Pode falar do seu percurso académico e profissional e explicar como chegou à sua atividade atual?
Licenciei-me em Engenharia Civil na especialidade de Estruturas no Instituto Superior Técnico há cerca de 50 anos – portanto, já tenho um percurso longo nesta área. Comecei a trabalhar no LNEC, no Departamento de Estruturas, na Divisão de Dinâmica Aplicada, que também abrangia a área da engenharia sísmica. Foi aí que começou o meu interesse por este tema da engenharia sísmica e da dinâmica das estruturas. Permaneci no LNEC durante 30 anos. Mais tarde, houve uma reorganização interna e foi criado um centro específico dedicado à engenharia sísmica. A partir daí, comecei a colaborar com o Centro de Engenharia Sísmica e tive um envolvimento significativo no desenvolvimento do Eurocódigo, em particular do Eurocódigo 8. Fui secretário da respetiva comissão e, mais tarde, acabei por presidir a essa comissão durante sete ou oito anos. Esta foi essencialmente a minha atividade no âmbito do laboratório. Paralelamente, mantive sempre uma prática como projetista e consultor, que é aliás o que faço atualmente aqui no GAPRES.
Pode explicar como foi concebido o Eurocódigo 8?
A partir dos anos 1980, comecei a participar na redação dos documentos do Eurocódigo 8, que é o regulamento para o dimensionamento sísmico das estruturas. Na altura, a União Europeia lançou a ideia de criar uma base comum, com o objetivo de uniformizar os procedimentos de cálculo e de projeto de estruturas, facilitando a livre prestação de serviços entre países. A ideia era simples: que um projetista finlandês pudesse fazer um projeto em Espanha, e um português em Itália, aplicando os mesmos princípios regulamentares. Mais tarde, este processo passou para o CEN (Comité Europeu de Normalização), precisamente porque se verificou que as diferenças entre os quadros regulamentares nacionais eram muito grandes. Entendeu-se então que seria preferível desenvolver o sistema a nível europeu, sob a forma de uma norma comum. O objetivo foi criar uma base regulamentar europeia unificada, permitindo, no entanto, que cada país mantivesse algum grau de autonomia. Isso é hoje assegurado pela existência dos chamados anexos nacionais, onde cada Estado define certos aspetos específicos, os chamados parâmetros de determinação nacional.

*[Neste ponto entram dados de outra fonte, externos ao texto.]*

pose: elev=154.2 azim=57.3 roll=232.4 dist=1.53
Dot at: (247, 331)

Portanto, as regras podem ser mais exigentes em países como Portugal, que têm um risco sísmico superior ao da Alemanha, por exemplo?

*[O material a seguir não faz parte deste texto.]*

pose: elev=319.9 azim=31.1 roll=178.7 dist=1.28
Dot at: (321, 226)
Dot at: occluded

Exatamente. Os parâmetros de determinação nacional relacionam-se com aspetos que dependem da jurisdição de cada país, como os níveis de segurança ou com fatores climáticos, como o vento ou a neve.
Estes parâmetros variam. Nós, em Portugal, temos neve em algumas zonas, mas na Finlândia, por exemplo, a neve é um fator determinante no dimensionamento das estruturas. No caso dos sismos, a situação inverte-se. A Finlândia praticamente não tem atividade sísmica, enquanto Portugal, Grécia e Itália são países com risco considerável. Assim, no anexo nacional do Eurocódigo 8, definimos para Portugal qual é a ação sísmica a considerar. A base de cálculo é comum, mas cada país introduz os seus próprios valores numéricos para ajustar a ação sísmica à sua realidade.
Quais são concretamente as especificidades do anexo nacional português?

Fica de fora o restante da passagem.